[Source records]
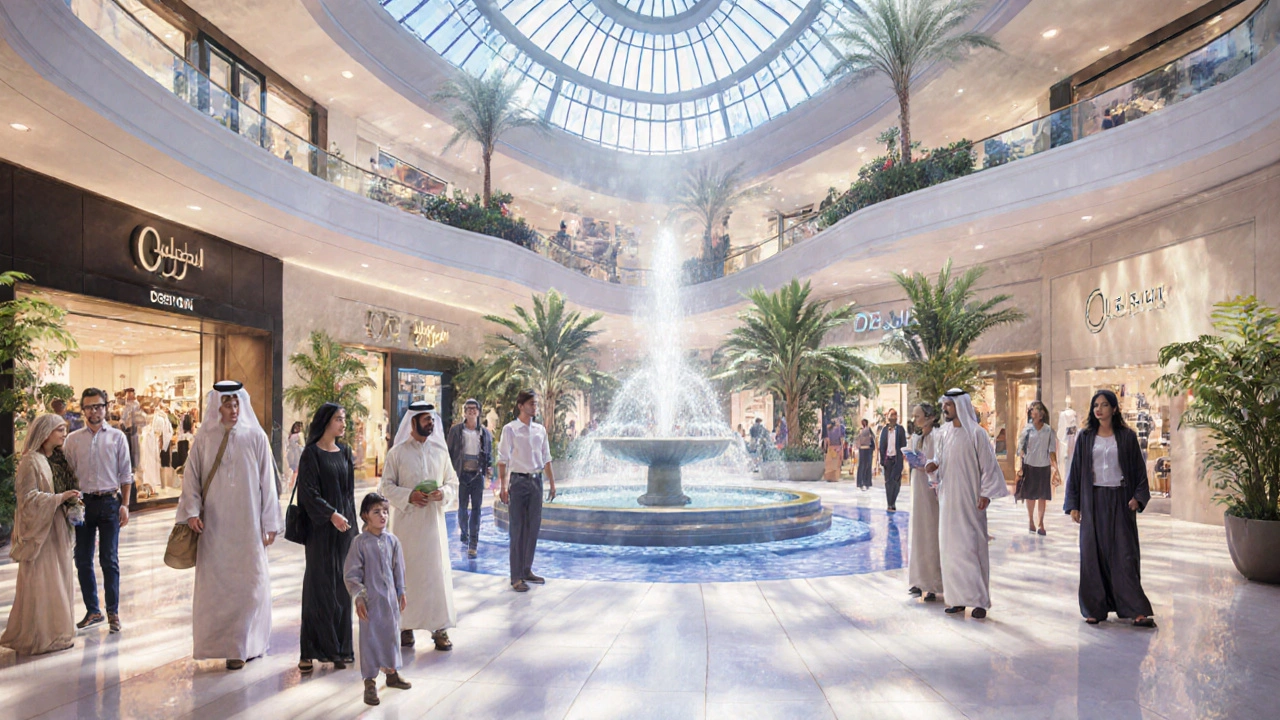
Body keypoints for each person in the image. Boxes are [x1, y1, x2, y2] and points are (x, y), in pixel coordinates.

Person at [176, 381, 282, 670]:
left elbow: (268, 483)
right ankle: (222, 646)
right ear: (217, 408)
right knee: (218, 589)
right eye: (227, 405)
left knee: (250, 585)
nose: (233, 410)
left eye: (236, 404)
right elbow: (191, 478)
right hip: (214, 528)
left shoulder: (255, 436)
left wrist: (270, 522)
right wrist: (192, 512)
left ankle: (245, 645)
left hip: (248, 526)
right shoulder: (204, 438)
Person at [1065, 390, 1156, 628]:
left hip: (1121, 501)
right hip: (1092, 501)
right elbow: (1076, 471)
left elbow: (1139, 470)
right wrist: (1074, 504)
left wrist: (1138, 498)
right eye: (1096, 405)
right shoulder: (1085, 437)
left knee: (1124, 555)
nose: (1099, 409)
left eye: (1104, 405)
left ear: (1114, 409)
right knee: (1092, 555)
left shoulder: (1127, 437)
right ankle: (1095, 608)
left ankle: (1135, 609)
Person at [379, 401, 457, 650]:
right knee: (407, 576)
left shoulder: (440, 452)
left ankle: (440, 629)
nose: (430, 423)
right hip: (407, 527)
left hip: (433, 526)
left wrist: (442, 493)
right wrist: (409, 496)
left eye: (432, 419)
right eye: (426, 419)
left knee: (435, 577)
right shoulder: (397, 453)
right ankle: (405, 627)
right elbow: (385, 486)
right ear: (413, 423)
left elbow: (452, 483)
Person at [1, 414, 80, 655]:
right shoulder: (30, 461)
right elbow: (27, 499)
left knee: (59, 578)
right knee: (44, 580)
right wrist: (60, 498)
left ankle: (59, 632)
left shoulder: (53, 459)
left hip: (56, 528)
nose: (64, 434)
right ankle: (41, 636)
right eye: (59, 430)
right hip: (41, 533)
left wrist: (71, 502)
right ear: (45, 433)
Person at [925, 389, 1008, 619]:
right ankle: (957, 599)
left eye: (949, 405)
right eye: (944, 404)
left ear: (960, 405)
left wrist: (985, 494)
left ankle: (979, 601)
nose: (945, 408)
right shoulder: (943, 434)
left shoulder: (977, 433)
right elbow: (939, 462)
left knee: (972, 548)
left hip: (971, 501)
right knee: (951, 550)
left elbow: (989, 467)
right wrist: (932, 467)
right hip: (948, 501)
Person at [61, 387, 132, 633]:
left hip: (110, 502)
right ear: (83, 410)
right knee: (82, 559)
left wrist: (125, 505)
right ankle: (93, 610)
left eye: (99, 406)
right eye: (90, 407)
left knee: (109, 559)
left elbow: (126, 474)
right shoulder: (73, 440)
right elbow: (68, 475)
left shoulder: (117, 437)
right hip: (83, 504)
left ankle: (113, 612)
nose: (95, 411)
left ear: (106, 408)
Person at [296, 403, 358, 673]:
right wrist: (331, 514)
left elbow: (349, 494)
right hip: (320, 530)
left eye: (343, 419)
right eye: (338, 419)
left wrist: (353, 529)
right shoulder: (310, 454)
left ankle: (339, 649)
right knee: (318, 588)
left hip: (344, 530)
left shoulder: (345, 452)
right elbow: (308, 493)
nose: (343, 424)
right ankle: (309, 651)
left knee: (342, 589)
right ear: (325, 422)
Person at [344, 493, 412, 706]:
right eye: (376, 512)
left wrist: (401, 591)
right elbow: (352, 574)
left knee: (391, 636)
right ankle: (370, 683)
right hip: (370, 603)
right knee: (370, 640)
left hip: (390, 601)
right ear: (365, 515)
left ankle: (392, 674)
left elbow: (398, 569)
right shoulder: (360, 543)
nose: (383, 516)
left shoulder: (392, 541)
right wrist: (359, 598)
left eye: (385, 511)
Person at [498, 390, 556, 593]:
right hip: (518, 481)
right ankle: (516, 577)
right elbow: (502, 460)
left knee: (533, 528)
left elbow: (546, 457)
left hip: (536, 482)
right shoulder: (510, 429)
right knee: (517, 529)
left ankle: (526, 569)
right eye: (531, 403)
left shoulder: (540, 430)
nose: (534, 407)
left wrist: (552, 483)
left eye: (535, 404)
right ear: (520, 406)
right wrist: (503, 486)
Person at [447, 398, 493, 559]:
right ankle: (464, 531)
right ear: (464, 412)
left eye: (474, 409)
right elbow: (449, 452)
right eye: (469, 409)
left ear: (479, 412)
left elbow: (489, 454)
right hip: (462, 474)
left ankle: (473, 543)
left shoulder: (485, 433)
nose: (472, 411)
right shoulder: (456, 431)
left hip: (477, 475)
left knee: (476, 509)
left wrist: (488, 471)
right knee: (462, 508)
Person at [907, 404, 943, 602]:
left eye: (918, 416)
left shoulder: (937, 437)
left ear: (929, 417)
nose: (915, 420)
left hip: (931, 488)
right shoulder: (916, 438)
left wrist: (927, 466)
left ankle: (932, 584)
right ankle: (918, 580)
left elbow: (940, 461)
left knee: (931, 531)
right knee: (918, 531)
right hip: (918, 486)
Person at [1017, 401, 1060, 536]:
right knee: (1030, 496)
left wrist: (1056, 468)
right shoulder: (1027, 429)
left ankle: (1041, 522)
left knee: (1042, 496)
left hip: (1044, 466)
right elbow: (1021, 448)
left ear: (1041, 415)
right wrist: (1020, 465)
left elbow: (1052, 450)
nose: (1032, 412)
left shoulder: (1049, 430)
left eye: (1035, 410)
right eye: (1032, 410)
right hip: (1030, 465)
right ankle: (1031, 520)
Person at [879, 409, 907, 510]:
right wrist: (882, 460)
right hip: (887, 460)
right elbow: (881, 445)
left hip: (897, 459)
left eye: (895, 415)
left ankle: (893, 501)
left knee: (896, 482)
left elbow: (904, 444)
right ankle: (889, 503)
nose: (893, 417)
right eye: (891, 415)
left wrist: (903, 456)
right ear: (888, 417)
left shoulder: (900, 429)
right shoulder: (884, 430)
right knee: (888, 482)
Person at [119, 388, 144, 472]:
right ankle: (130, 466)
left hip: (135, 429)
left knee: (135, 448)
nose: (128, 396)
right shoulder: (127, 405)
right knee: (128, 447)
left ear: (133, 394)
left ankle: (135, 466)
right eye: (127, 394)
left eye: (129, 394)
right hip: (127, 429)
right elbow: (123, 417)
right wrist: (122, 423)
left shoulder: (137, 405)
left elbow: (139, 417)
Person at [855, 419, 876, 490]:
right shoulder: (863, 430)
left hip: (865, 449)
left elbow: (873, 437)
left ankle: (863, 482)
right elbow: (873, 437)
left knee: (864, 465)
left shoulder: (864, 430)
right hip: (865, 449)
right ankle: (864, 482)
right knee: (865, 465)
==
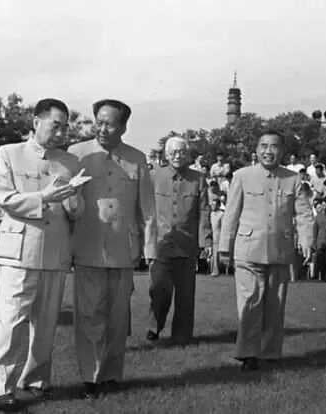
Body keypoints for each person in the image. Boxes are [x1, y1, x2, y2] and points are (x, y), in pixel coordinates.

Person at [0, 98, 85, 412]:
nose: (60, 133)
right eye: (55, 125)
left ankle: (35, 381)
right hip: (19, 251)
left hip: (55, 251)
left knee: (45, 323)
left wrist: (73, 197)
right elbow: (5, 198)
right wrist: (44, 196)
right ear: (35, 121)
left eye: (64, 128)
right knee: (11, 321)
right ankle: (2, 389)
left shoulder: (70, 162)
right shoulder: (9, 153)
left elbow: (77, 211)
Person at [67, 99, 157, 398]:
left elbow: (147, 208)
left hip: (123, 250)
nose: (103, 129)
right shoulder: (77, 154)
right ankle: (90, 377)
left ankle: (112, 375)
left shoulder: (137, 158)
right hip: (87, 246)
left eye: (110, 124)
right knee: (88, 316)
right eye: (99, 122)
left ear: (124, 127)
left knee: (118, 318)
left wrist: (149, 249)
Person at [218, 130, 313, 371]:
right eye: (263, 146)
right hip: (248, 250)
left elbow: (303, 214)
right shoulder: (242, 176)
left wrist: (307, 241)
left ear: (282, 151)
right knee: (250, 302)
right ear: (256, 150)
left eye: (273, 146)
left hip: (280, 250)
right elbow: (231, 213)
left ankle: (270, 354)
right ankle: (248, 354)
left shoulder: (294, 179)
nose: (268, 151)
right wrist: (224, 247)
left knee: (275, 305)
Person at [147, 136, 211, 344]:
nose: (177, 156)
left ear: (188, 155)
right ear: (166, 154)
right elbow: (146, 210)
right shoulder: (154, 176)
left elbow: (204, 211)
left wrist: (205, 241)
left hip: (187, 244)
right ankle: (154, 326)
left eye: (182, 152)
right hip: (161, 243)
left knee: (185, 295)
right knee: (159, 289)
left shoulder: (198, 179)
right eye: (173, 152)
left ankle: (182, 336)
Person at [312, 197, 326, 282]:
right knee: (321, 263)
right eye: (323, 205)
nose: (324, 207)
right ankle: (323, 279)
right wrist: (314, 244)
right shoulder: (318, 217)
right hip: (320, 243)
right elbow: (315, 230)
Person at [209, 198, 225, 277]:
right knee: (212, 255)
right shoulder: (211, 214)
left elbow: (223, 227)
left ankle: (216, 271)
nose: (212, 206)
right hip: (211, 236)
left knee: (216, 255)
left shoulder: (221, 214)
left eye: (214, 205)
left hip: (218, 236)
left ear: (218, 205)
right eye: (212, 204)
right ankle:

> [TASK DIRECTIONS]:
Extract exactly and only the lines above from the line containing "left eye: (432, 419)" through the line containing "left elbow: (398, 569)", both end lines included.

> [EXERCISE RESPONSE]:
left eye: (432, 419)
right eye: (426, 419)
left knee: (435, 577)
right shoulder: (397, 453)
right ankle: (405, 627)
right elbow: (385, 486)
right ear: (413, 423)
left elbow: (452, 483)
Person at [1, 414, 80, 655]:
right shoulder: (30, 461)
right elbow: (27, 499)
left knee: (59, 578)
right knee: (44, 580)
right wrist: (60, 498)
left ankle: (59, 632)
left shoulder: (53, 459)
left hip: (56, 528)
nose: (64, 434)
right ankle: (41, 636)
right eye: (59, 430)
right hip: (41, 533)
left wrist: (71, 502)
right ear: (45, 433)
Person at [925, 389, 1008, 619]:
right ankle: (957, 599)
left eye: (949, 405)
right eye: (944, 404)
left ear: (960, 405)
left wrist: (985, 494)
left ankle: (979, 601)
nose: (945, 408)
right shoulder: (943, 434)
left shoulder: (977, 433)
right elbow: (939, 462)
left knee: (972, 548)
left hip: (971, 501)
right knee: (951, 550)
left elbow: (989, 467)
right wrist: (932, 467)
right hip: (948, 501)
Person at [61, 387, 132, 633]:
left hip: (110, 502)
right ear: (83, 410)
right knee: (82, 559)
left wrist: (125, 505)
right ankle: (93, 610)
left eye: (99, 406)
right eye: (90, 407)
left knee: (109, 559)
left elbow: (126, 474)
right shoulder: (73, 440)
right elbow: (68, 475)
left shoulder: (117, 437)
right hip: (83, 504)
left ankle: (113, 612)
nose: (95, 411)
left ear: (106, 408)
Person at [296, 403, 358, 673]:
right wrist: (331, 514)
left elbow: (349, 494)
right hip: (320, 530)
left eye: (343, 419)
right eye: (338, 419)
left wrist: (353, 529)
right shoulder: (310, 454)
left ankle: (339, 649)
right knee: (318, 588)
left hip: (344, 530)
left shoulder: (345, 452)
right elbow: (308, 493)
nose: (343, 424)
right ankle: (309, 651)
left knee: (342, 589)
right ear: (325, 422)
Person at [344, 493, 412, 706]:
right eye: (376, 512)
left wrist: (401, 591)
right elbow: (352, 574)
left knee: (391, 636)
right ankle: (370, 683)
right hip: (370, 603)
right knee: (370, 640)
left hip: (390, 601)
right ear: (365, 515)
left ankle: (392, 674)
left elbow: (398, 569)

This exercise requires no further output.